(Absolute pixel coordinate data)
┏━━
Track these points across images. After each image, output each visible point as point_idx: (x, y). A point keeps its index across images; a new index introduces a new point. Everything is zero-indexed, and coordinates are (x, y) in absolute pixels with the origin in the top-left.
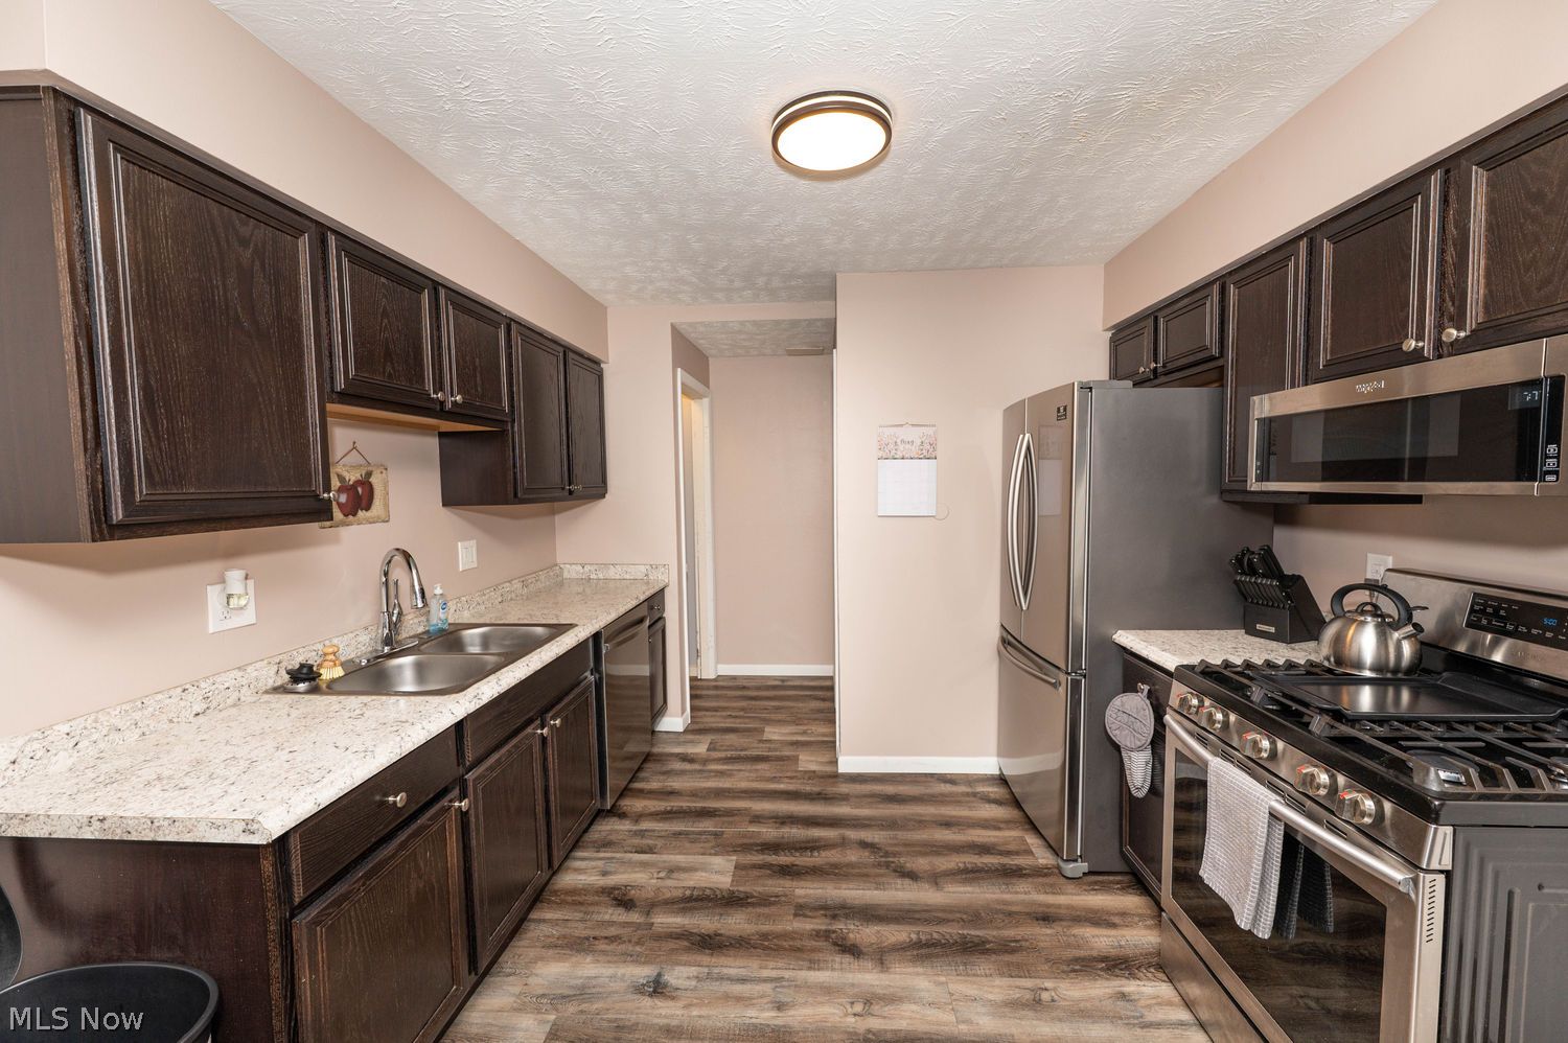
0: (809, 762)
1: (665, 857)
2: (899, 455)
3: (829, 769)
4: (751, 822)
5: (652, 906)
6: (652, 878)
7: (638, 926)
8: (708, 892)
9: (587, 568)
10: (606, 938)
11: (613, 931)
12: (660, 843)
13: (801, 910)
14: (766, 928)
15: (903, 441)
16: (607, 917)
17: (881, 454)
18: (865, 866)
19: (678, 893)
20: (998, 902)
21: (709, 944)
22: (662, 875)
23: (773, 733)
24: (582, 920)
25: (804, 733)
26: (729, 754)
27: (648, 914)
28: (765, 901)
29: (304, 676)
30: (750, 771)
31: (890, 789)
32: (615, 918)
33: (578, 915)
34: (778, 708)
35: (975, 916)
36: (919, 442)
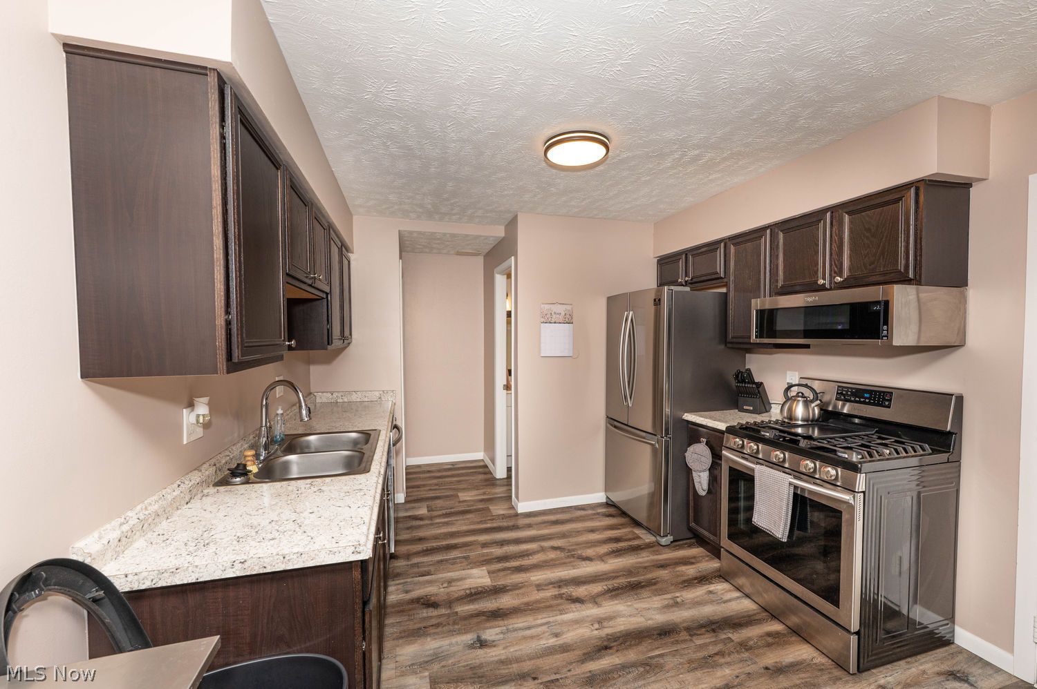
0: (498, 509)
1: (441, 576)
2: (553, 321)
3: (511, 512)
4: (482, 547)
5: (450, 603)
6: (440, 588)
7: (448, 616)
8: (480, 589)
9: (335, 395)
10: (432, 626)
11: (434, 621)
12: (432, 569)
13: (539, 587)
14: (526, 600)
15: (555, 313)
16: (425, 615)
17: (543, 320)
18: (562, 558)
19: (462, 593)
20: (637, 563)
21: (497, 615)
22: (445, 585)
23: (464, 496)
24: (409, 620)
25: (484, 494)
26: (444, 512)
27: (450, 607)
28: (516, 587)
30: (464, 520)
31: (552, 518)
32: (430, 614)
33: (406, 618)
34: (459, 481)
35: (629, 572)
36: (563, 314)
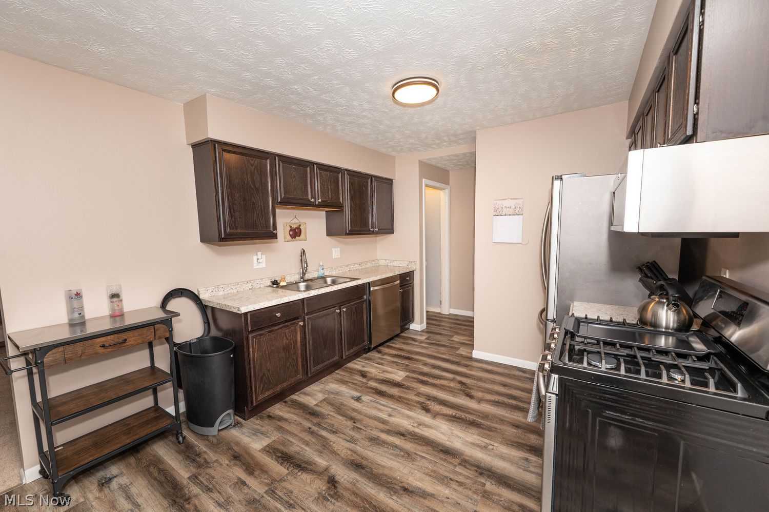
0: (463, 351)
1: (385, 367)
2: (504, 214)
3: (469, 355)
4: (422, 365)
5: (371, 379)
6: (376, 372)
7: (363, 383)
8: (391, 380)
9: (387, 261)
10: (352, 383)
11: (355, 382)
12: (386, 363)
13: (419, 394)
14: (402, 395)
15: (505, 207)
16: (356, 378)
17: (495, 213)
18: (455, 389)
19: (382, 378)
20: (501, 415)
21: (381, 393)
22: (380, 372)
23: (457, 339)
24: (349, 377)
26: (432, 342)
27: (368, 381)
28: (408, 388)
29: (275, 283)
30: (436, 349)
31: (490, 368)
32: (358, 379)
33: (348, 375)
35: (486, 416)
36: (513, 207)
┗━━
Assignment:
Reproduce every line of the rows above word for word, omitting the picture markers.

Task answer:
Track these points across images. After each image, output each visible point as point_idx: (x, y). A point keeps its index across images; a new index introduces a new point. Everything is zero-indexed, and coordinates are (x, y) in absolute pixels with the origin in the top-left.
0: (809, 762)
1: (665, 857)
2: (899, 455)
3: (829, 769)
4: (751, 822)
5: (652, 906)
6: (652, 878)
7: (638, 926)
8: (708, 892)
9: (587, 568)
10: (606, 938)
11: (613, 931)
12: (660, 843)
13: (801, 910)
14: (766, 928)
15: (903, 441)
16: (607, 917)
17: (881, 454)
18: (865, 866)
19: (678, 893)
20: (998, 902)
21: (709, 944)
22: (662, 875)
23: (773, 733)
24: (582, 920)
25: (804, 733)
26: (729, 754)
27: (648, 914)
28: (765, 901)
29: (304, 676)
30: (750, 771)
31: (890, 789)
32: (615, 918)
33: (578, 915)
34: (778, 708)
35: (975, 916)
36: (919, 442)
0: (498, 509)
1: (441, 576)
2: (553, 321)
3: (511, 512)
4: (482, 547)
5: (450, 603)
6: (440, 588)
7: (448, 616)
8: (480, 589)
9: (335, 395)
10: (432, 626)
11: (434, 621)
12: (432, 569)
13: (539, 587)
14: (526, 600)
15: (555, 313)
16: (425, 615)
17: (543, 320)
18: (562, 558)
19: (462, 593)
20: (637, 563)
21: (497, 615)
22: (445, 585)
23: (464, 496)
24: (409, 620)
25: (484, 494)
26: (444, 512)
27: (450, 607)
28: (516, 587)
30: (464, 520)
31: (552, 518)
32: (430, 614)
33: (406, 618)
34: (459, 481)
35: (629, 572)
36: (563, 314)
0: (463, 351)
1: (385, 367)
2: (504, 214)
3: (469, 355)
4: (422, 365)
5: (371, 379)
6: (376, 372)
7: (363, 383)
8: (391, 380)
9: (387, 261)
10: (352, 383)
11: (355, 382)
12: (386, 363)
13: (419, 394)
14: (402, 395)
15: (505, 207)
16: (356, 378)
17: (495, 213)
18: (455, 389)
19: (382, 378)
20: (501, 415)
21: (381, 393)
22: (380, 372)
23: (457, 339)
24: (349, 377)
26: (432, 342)
27: (368, 381)
28: (408, 388)
29: (275, 283)
30: (436, 349)
31: (490, 368)
32: (358, 379)
33: (348, 375)
35: (486, 416)
36: (513, 207)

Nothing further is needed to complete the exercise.